++++ RECORDED INFORMATION ++++

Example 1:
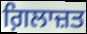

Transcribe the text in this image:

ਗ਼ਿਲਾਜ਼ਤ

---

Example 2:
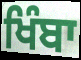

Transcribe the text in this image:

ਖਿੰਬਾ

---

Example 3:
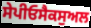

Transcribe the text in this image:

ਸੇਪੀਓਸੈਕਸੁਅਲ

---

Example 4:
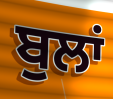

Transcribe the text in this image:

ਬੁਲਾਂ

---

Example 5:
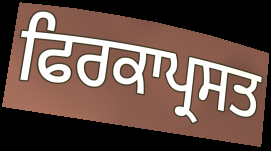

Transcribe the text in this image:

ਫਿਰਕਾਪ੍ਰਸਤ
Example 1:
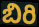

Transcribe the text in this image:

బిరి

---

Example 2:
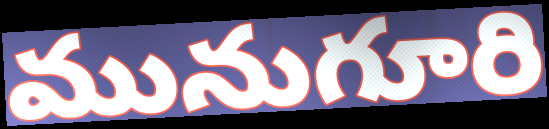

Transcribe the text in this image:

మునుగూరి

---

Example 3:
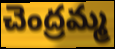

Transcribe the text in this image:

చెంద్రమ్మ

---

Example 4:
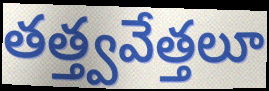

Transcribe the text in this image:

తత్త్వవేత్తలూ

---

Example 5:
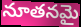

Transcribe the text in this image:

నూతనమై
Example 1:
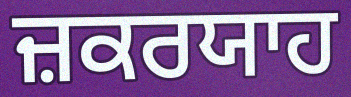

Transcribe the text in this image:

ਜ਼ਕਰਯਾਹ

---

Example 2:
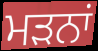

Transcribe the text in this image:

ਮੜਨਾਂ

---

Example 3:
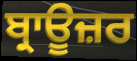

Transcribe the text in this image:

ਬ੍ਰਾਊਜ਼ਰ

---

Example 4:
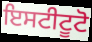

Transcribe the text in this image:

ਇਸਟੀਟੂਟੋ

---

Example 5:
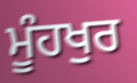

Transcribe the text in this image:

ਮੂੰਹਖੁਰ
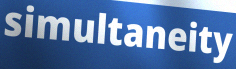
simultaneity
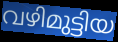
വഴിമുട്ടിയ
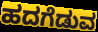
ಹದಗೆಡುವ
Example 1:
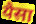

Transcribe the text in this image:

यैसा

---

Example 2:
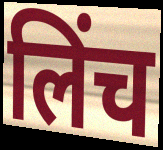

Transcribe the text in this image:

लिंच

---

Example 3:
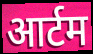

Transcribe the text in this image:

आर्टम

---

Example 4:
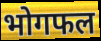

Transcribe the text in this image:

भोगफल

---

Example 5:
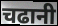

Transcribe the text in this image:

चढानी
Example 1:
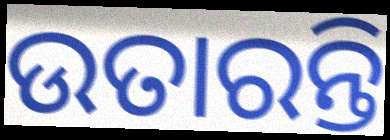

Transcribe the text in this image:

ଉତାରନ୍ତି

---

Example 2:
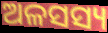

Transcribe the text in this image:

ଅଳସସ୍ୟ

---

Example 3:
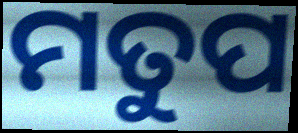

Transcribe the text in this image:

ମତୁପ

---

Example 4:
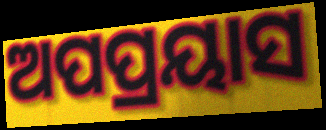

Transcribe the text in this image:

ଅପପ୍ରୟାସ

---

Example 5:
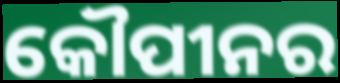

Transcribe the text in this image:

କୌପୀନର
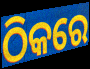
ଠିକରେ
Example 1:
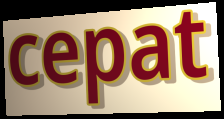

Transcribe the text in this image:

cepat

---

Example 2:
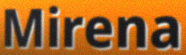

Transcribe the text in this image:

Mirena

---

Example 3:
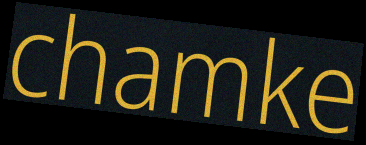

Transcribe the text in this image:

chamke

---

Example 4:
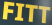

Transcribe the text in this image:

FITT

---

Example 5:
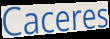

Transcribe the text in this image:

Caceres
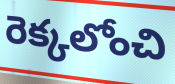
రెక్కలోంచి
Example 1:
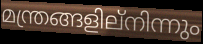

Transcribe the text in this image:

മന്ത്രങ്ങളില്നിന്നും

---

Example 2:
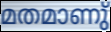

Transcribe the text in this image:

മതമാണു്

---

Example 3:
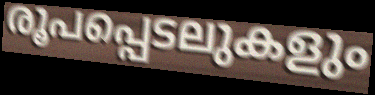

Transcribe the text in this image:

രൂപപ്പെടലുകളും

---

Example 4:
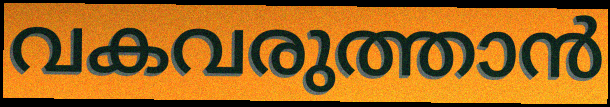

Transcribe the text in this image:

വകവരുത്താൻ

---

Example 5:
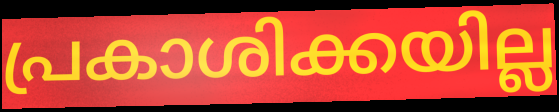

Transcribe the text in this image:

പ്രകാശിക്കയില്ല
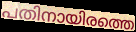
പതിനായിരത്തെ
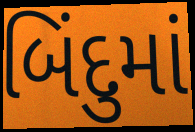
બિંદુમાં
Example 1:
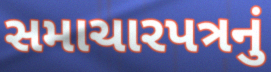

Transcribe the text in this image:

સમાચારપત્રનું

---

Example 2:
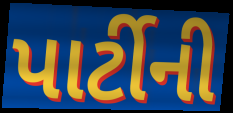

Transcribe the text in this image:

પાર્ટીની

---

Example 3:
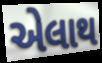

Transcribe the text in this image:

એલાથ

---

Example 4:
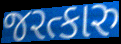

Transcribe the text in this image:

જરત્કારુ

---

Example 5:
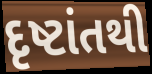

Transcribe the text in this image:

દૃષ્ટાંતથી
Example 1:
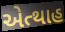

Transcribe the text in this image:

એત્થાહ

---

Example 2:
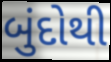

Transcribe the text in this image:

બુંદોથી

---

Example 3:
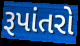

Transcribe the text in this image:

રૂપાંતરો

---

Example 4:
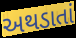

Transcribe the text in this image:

++++

→ TASK OBJECTIVE: Retype the listing exactly. Leave the pictures out.

→ ANSWER TO THIS TASK:
Example 1:

Transcribe the text in this image:

ਗ਼ਿਲਾਜ਼ਤ

---

Example 2:

Transcribe the text in this image:

ਖਿੰਬਾ

---

Example 3:

Transcribe the text in this image:

ਸੇਪੀਓਸੈਕਸੁਅਲ

---

Example 4:

Transcribe the text in this image:

ਬੁਲਾਂ

---

Example 5:

Transcribe the text in this image:

ਫਿਰਕਾਪ੍ਰਸਤ
Example 1:

Transcribe the text in this image:

బిరి

---

Example 2:

Transcribe the text in this image:

మునుగూరి

---

Example 3:

Transcribe the text in this image:

చెంద్రమ్మ

---

Example 4:

Transcribe the text in this image:

తత్త్వవేత్తలూ

---

Example 5:

Transcribe the text in this image:

నూతనమై
Example 1:

Transcribe the text in this image:

ਜ਼ਕਰਯਾਹ

---

Example 2:

Transcribe the text in this image:

ਮੜਨਾਂ

---

Example 3:

Transcribe the text in this image:

ਬ੍ਰਾਊਜ਼ਰ

---

Example 4:

Transcribe the text in this image:

ਇਸਟੀਟੂਟੋ

---

Example 5:

Transcribe the text in this image:

ਮੂੰਹਖੁਰ
simultaneity
വഴിമുട്ടിയ
ಹದಗೆಡುವ
Example 1:

Transcribe the text in this image:

यैसा

---

Example 2:

Transcribe the text in this image:

लिंच

---

Example 3:

Transcribe the text in this image:

आर्टम

---

Example 4:

Transcribe the text in this image:

भोगफल

---

Example 5:

Transcribe the text in this image:

चढानी
Example 1:

Transcribe the text in this image:

ଉତାରନ୍ତି

---

Example 2:

Transcribe the text in this image:

ଅଳସସ୍ୟ

---

Example 3:

Transcribe the text in this image:

ମତୁପ

---

Example 4:

Transcribe the text in this image:

ଅପପ୍ରୟାସ

---

Example 5:

Transcribe the text in this image:

କୌପୀନର
ଠିକରେ
Example 1:

Transcribe the text in this image:

cepat

---

Example 2:

Transcribe the text in this image:

Mirena

---

Example 3:

Transcribe the text in this image:

chamke

---

Example 4:

Transcribe the text in this image:

FITT

---

Example 5:

Transcribe the text in this image:

Caceres
రెక్కలోంచి
Example 1:

Transcribe the text in this image:

മന്ത്രങ്ങളില്നിന്നും

---

Example 2:

Transcribe the text in this image:

മതമാണു്

---

Example 3:

Transcribe the text in this image:

രൂപപ്പെടലുകളും

---

Example 4:

Transcribe the text in this image:

വകവരുത്താൻ

---

Example 5:

Transcribe the text in this image:

പ്രകാശിക്കയില്ല
പതിനായിരത്തെ
બિંદુમાં
Example 1:

Transcribe the text in this image:

સમાચારપત્રનું

---

Example 2:

Transcribe the text in this image:

પાર્ટીની

---

Example 3:

Transcribe the text in this image:

એલાથ

---

Example 4:

Transcribe the text in this image:

જરત્કારુ

---

Example 5:

Transcribe the text in this image:

દૃષ્ટાંતથી
Example 1:

Transcribe the text in this image:

એત્થાહ

---

Example 2:

Transcribe the text in this image:

બુંદોથી

---

Example 3:

Transcribe the text in this image:

રૂપાંતરો

---

Example 4:

Transcribe the text in this image:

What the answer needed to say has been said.